Second, Mayor Lienhoop announced that the people of Columbus would generously commit $2 million to support the building out of this space though a public/private partnership involving the city’s Redevelopment Commission, the leaders of the Community Education Coalition, and many of you who are here tonight. On behalf of Indiana University, I want to express our most sincere thanks to all of you who helped make the renovation of this building possible with your generous philanthropic contributions. And, more generally, I want to express our thanks to Mayor Lienhoop, John Burnett, Rick Johnson, and the many others of you who are here tonight, for your steadfast support for the establishment of academic programs in design and architecture here in Columbus.

In addition, at the event in this building last spring, we announced that the program would be named the J. Irwin Miller Architecture Program in honor of former Cummins Chairman and CEO, J. Irwin Miller, whose vision, genius, and courage were, in large measure, responsible of the development of Columbus as one of the world’s great centers of architecture.

As you will hear from Dean Faimon, the first students entered the J. Irwin Miller Architecture Program this fall. They now have the unrivalled opportunity to study and visit the exemplary buildings, landscapes, design, and art of one of the nation’s great cities for modern architecture.

The program will help meet the considerable national and local need for professional architects and designers.

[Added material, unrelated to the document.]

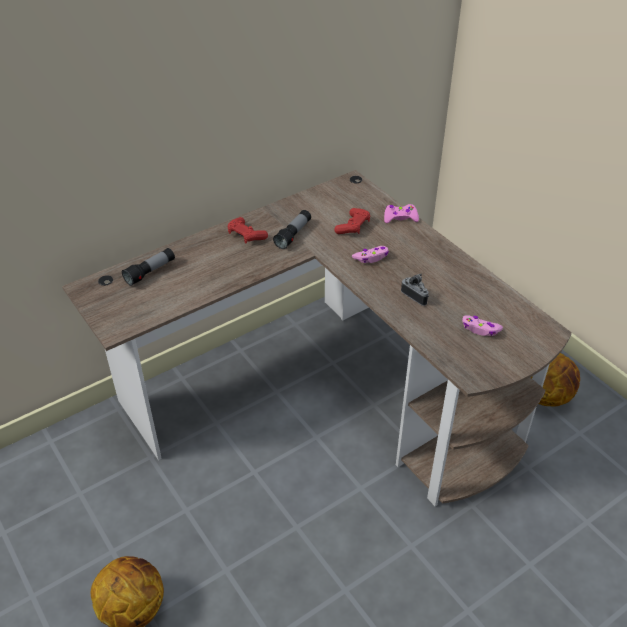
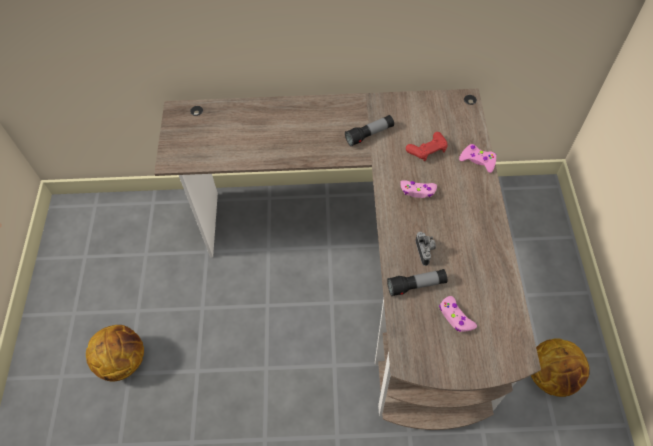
camera: 35 degrees right, 15 degrees up
flashlight [122,248,175,286] -> flashlight moved to [387,269,447,297]
red game controller [227,217,268,243] -> none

As you may have heard me say before, in Indiana alone, the employment of architects is projected to grow by 15 percent over the next decade—a growth rate considerably higher than the national average.1

Conclusion

J. Irwin Miller once wrote about the importance of providing an outstanding education to architects. While he was writing about the Yale School of Architecture, his words apply equally, especially in the world today, to Indiana University and to the new program that bears his name.

Universities are concerned, he wrote, “with the conservation and the constant restatement of human values in a society containing so many dehumanizing forces. Architecture is concerned with the kind of visual life we all will lead. It is thus an indispensable component of humane education, and indeed of civilized human existence as well."2

So, all of us at Indiana University are delighted that here, in this great and elegant building, which itself exemplifies excellence in design, we have established—in partnership with the citizens of this great city—a superb laboratory for architecture education right in the heart of Columbus, where students are acquiring the knowledge and skills they will need to become civic-minded, innovative, and imaginative architects and designers.

All of us are deeply grateful for your support, which is helping make all of this possible.

And now, it is my pleasure to introduce the provost of Indiana University Bloomington, Lauren Robel. Please join me in welcoming Provost Robel.

Source Notes

1. Indiana Department of Workforce Development, “Employment Outlook Projections,” Web, Accessed April 27, 2018.

2. J. Irwin Miller, as quoted in Robert A. M. Stern, Jimmy Stamp, Pedagogy and Place: 100 Years of Architecture Education at Yale, (Yale University Press, 2016), ix.